Jayson Lusk

According to New York City’s mayor Bloomberg, the government’s highest duty is to promote healthy eating. His cause has been taken up by a growing number of politicians who want to ensure that all Americans are “normal” weight. It is more than a little disconcerting, then, to learn that the mounting number of federal, state, and local policies aimed at slimming our waists may be misguided. The results from a careful literature review recently published in the Journal of the American Medical Association showed that people who are overweight and even a bit obese actually live longer than normal weight folk.

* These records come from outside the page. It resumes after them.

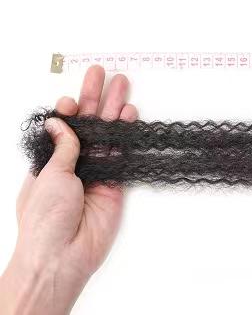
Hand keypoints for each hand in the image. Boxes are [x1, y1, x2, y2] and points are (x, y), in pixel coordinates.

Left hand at [0, 66, 136, 314]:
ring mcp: (97, 172)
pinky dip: (127, 135)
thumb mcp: (48, 175)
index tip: (73, 97)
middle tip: (102, 74)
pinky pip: (123, 154)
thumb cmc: (45, 216)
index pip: (63, 129)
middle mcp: (75, 164)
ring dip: (114, 110)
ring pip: (108, 135)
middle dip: (95, 99)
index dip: (69, 111)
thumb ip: (63, 147)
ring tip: (122, 85)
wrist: (64, 254)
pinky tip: (129, 115)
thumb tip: (60, 121)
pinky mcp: (116, 183)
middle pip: (88, 126)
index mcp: (50, 162)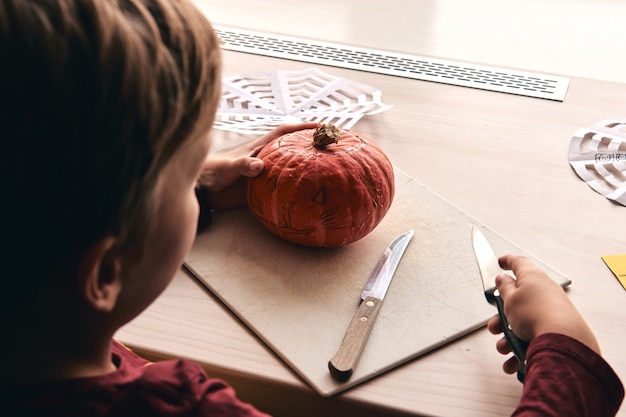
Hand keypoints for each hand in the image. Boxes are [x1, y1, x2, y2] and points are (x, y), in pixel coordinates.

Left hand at [197, 122, 318, 209]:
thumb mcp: (227, 167)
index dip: (303, 127)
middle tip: (334, 147)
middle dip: (311, 145)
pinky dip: (296, 190)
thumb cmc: (211, 173)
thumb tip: (259, 166)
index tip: (322, 126)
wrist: (202, 191)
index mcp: (259, 148)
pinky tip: (309, 197)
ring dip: (307, 168)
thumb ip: (242, 165)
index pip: (285, 132)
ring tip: (330, 171)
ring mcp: (265, 174)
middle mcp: (265, 159)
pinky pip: (284, 188)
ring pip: (291, 168)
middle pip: (293, 149)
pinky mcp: (262, 190)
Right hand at [487, 254, 598, 374]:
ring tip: (504, 347)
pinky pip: (533, 338)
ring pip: (523, 323)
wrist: (563, 341)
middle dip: (502, 316)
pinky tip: (514, 360)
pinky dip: (521, 349)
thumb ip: (504, 288)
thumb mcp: (510, 299)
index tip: (500, 262)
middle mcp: (544, 292)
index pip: (518, 263)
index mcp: (533, 278)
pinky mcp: (557, 329)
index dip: (507, 261)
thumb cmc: (536, 315)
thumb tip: (502, 279)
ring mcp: (552, 311)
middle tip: (495, 325)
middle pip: (517, 300)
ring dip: (509, 337)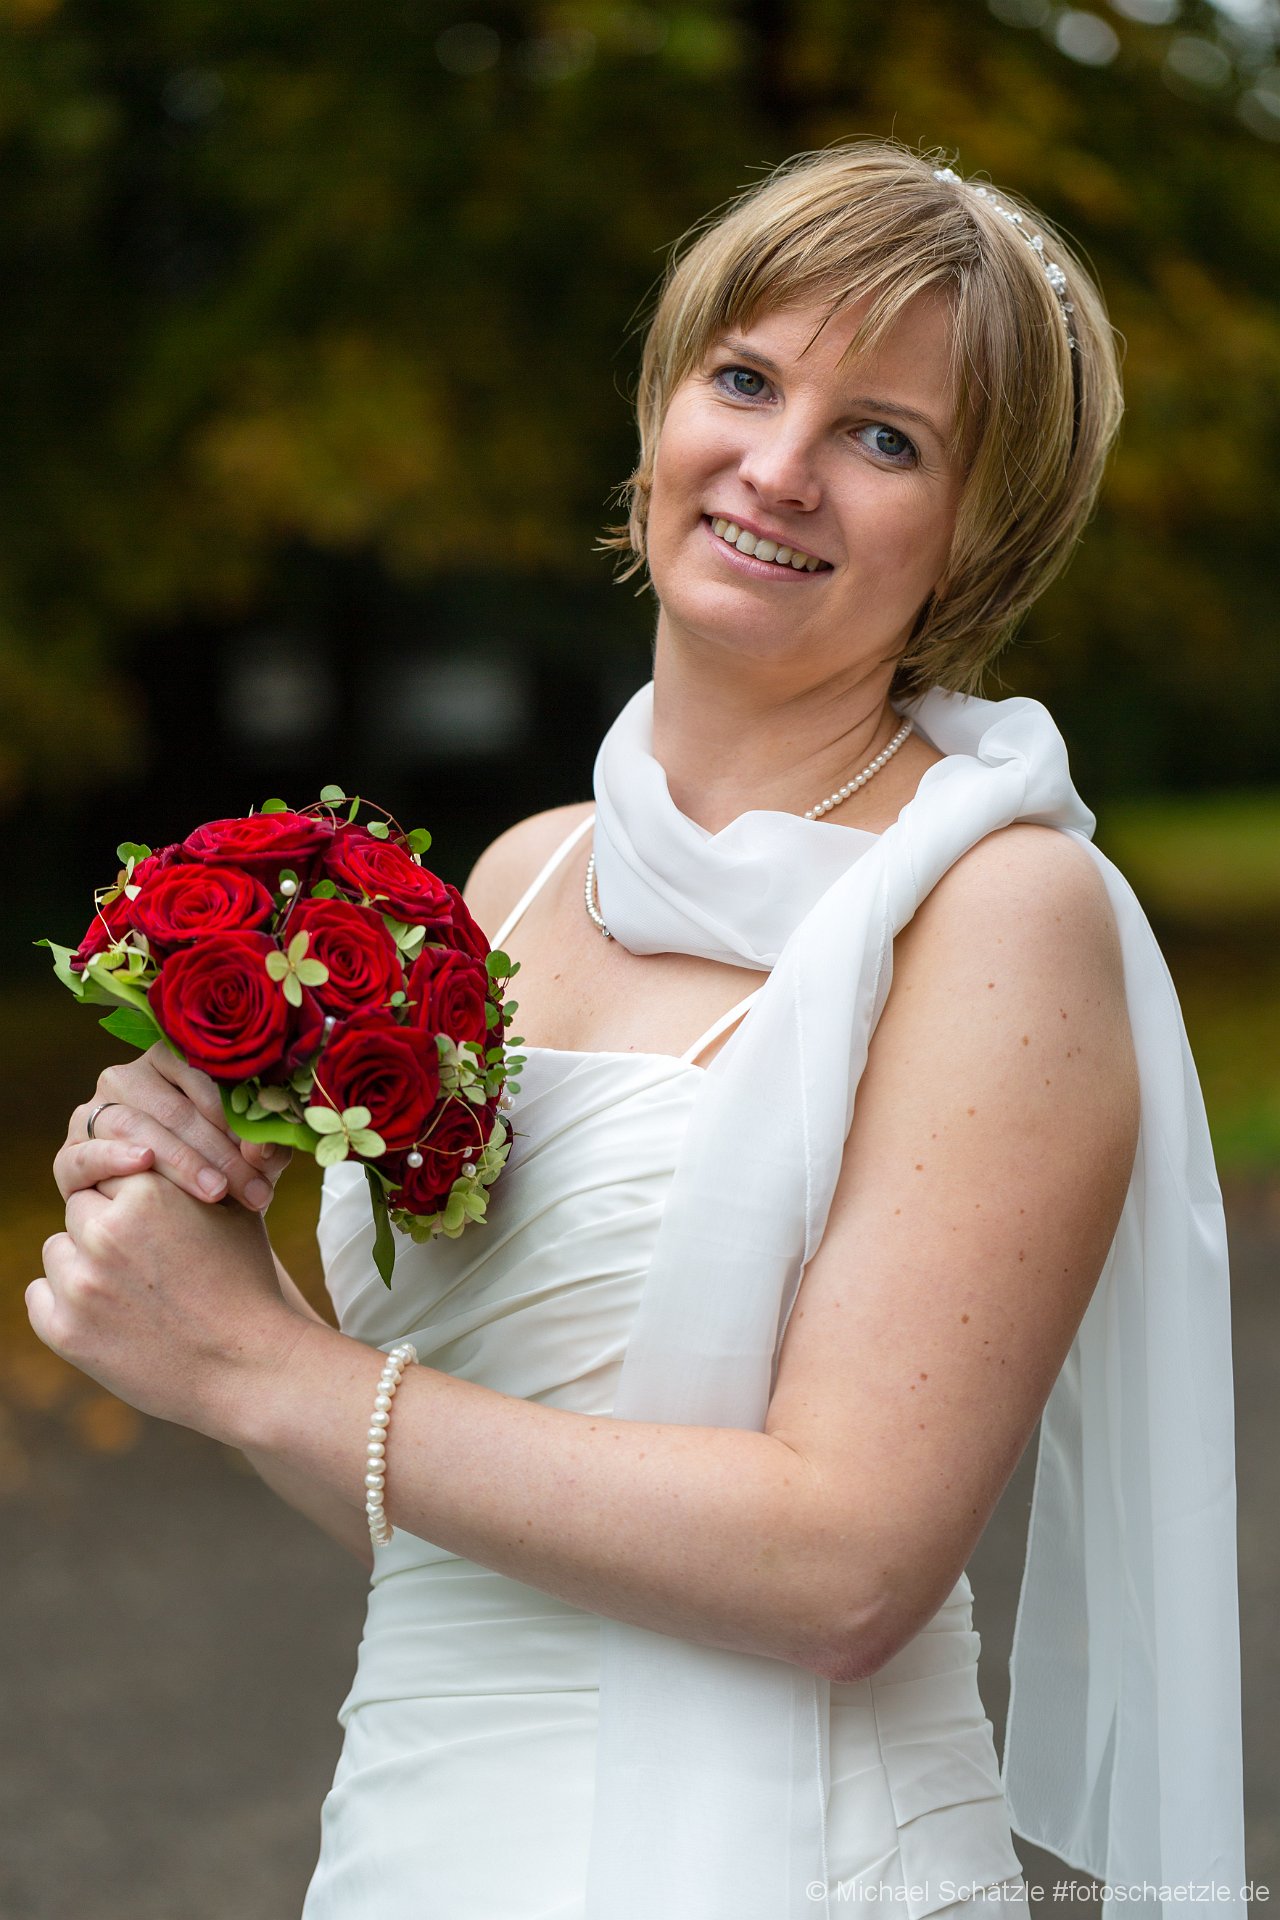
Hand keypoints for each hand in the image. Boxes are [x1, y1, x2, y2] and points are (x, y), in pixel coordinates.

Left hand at [28, 1170, 306, 1444]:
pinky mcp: (65, 1330)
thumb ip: (188, 1171)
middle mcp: (107, 1232)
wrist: (249, 1366)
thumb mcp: (232, 1209)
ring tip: (132, 1290)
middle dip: (106, 1226)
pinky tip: (107, 1314)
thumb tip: (156, 1146)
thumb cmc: (246, 1282)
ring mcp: (82, 1283)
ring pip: (57, 1249)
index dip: (133, 1197)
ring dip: (83, 1262)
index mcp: (148, 1192)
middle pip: (80, 1208)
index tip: (154, 1221)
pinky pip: (38, 1295)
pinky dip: (64, 1303)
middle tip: (145, 1258)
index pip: (110, 1172)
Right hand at [56, 1042, 291, 1215]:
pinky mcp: (70, 1153)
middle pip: (175, 1110)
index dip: (239, 1115)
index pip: (206, 1078)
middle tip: (254, 1189)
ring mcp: (92, 1113)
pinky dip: (114, 1157)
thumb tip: (261, 1146)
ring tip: (216, 1191)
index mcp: (171, 1060)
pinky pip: (86, 1153)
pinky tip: (143, 1162)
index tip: (266, 1150)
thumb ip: (266, 1149)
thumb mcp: (254, 1160)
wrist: (177, 1225)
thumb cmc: (223, 1176)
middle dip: (219, 1153)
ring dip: (181, 1162)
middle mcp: (125, 1078)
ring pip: (135, 1127)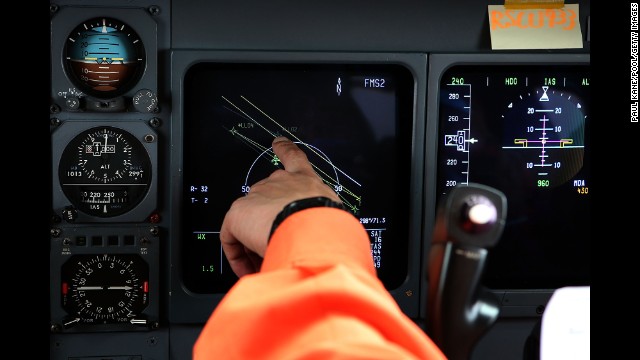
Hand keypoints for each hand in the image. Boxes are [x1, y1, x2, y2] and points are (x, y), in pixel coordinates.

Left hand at [219, 136, 341, 276]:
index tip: (278, 142)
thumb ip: (324, 224)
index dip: (284, 149)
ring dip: (255, 244)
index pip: (294, 158)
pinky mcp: (240, 213)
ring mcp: (258, 195)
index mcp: (306, 181)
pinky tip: (248, 268)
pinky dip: (237, 256)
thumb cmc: (330, 228)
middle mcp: (280, 182)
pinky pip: (231, 238)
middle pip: (265, 200)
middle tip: (278, 248)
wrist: (313, 230)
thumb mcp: (333, 219)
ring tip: (268, 264)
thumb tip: (321, 241)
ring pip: (249, 223)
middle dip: (268, 225)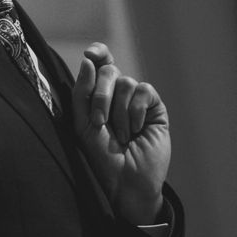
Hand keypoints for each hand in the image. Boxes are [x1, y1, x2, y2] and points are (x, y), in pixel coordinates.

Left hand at [71, 44, 170, 222]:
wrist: (126, 182)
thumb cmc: (102, 159)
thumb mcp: (83, 126)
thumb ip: (82, 93)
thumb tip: (89, 59)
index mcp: (100, 97)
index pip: (100, 65)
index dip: (98, 53)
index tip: (90, 54)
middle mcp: (119, 95)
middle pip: (109, 71)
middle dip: (101, 96)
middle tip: (100, 123)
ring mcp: (138, 100)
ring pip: (126, 82)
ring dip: (118, 113)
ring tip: (122, 136)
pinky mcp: (154, 107)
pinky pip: (143, 91)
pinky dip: (135, 112)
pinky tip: (136, 131)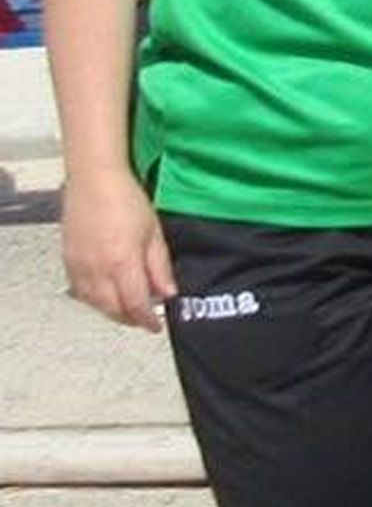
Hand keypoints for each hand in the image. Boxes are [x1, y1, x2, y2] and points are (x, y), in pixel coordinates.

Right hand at [60, 168, 176, 330]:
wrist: (94, 179)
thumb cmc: (126, 199)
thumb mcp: (154, 233)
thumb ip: (160, 267)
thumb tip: (168, 293)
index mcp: (122, 264)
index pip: (135, 306)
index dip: (147, 320)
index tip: (156, 326)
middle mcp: (98, 270)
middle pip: (113, 310)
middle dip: (130, 319)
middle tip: (143, 319)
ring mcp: (80, 266)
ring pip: (94, 304)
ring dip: (111, 311)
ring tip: (126, 309)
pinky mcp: (68, 260)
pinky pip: (80, 291)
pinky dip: (94, 300)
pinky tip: (105, 295)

We keep a spare tire on our car for a good reason. Apparently Mother Nature wisely designed our bodies to keep one too. The study revealed that a six-foot tall “overweight” man weighing 220 pounds is actually about 6% less likely to die than a 180lb, six-foot tall “normal” weight man. The study also showed that our overweight man can add an extra 34lbs (reaching 254lbs) before increasing his risk of death. Given that the majority of Americans are now overweight, it is about time we re-consider what is “normal.” What’s more, we should re-consider what’s considered pathological.

We are each genetically endowed with propensities to develop unique body shapes. Magazines lining supermarket check-out lines have somehow convinced us that we should all look the same. The pathologizing of extreme body types by public health professionals, pharmaceutical companies, and the federal government, for example by referring to obesity as an “epidemic”, has added insult to injury. And, it has licensed the actions of those who want to use the power of the government to restrict what we eat. Yet, if being overweight increases your lifespan, is it possible that government mandated fat taxes and soda bans may prematurely kill us?

To justify their roles on our dinner plate, the food police point to rising public health care costs, particularly Medicare and Medicaid. These public health insurance programs have become crisis engines. After all, something will kill us one day, and some ailment will be the leading cause of death. By taking private health care costs and turning them public, the food police have created a perpetual source of public crisis that justify government action and their existence.

But, if the overweight are living longer than the normal weight, where is the justification for public intervention to control our weight? Indeed, a study published last year in the Journal of Health Economics showed that health care expenditures are lower among overweight as compared to normal-weight men.

It is true that the extremely obese die sooner and pay higher medical costs than the non-obese. Surely, then the extremely obese enrolled in Medicare and Medicaid provide sufficient justification for government intervention – right? A recent paper in the Journal of Economic Perspectives points out that these extra costs are really just transfers among people in an insurance pool – not a deadweight loss to society.

A few years ago when I broke my leg playing basketball, no one accused me of imposing costs on others when I used my health insurance to pay the costs. They rightly understood that the costs were paid out of a pool designed to cover precisely such risks. If the problem is that some people are riskier than others (or are acting riskier because they are insured), the proper solution is to price those risks into the cost of insurance, and yet the government has hamstrung the ability of insurance companies (public and private alike) to do just that.

Obesity has been roundly demonized. Rarely is it acknowledged that rising weight is an outcome of a historical process that should be welcomed with open arms. My grandparents lived, for much of their lives, without plumbing or air conditioning, doing back-breaking labor in the hot sun to pay the bills. They didn't, for much of their lives, have TV, microwave popcorn, canned biscuits, or, when they had a car, power steering. Yes, I might have to work a little harder to fit my skinny jeans than Grandpa ever did. At least I am fortunate enough to live in a world where my wife doesn’t have to spend half her day cooking and cleaning to feed the family. I reflect on these matters while I speed off to work in my air-conditioned, automatic Chevy, sipping a caramel-skinny-latte preparing for a day of toil at the keyboard in my well-insulated office, scanning Twitter and You-Tube for the latest updates of the day. Somehow I think I can muster the courage to hit the gym on the way home.


Jayson Lusk

Jayson Lusk currently serves as Professor and Willard Sparks Endowed Chair in the Department of Agricultural Economics at Oklahoma State University.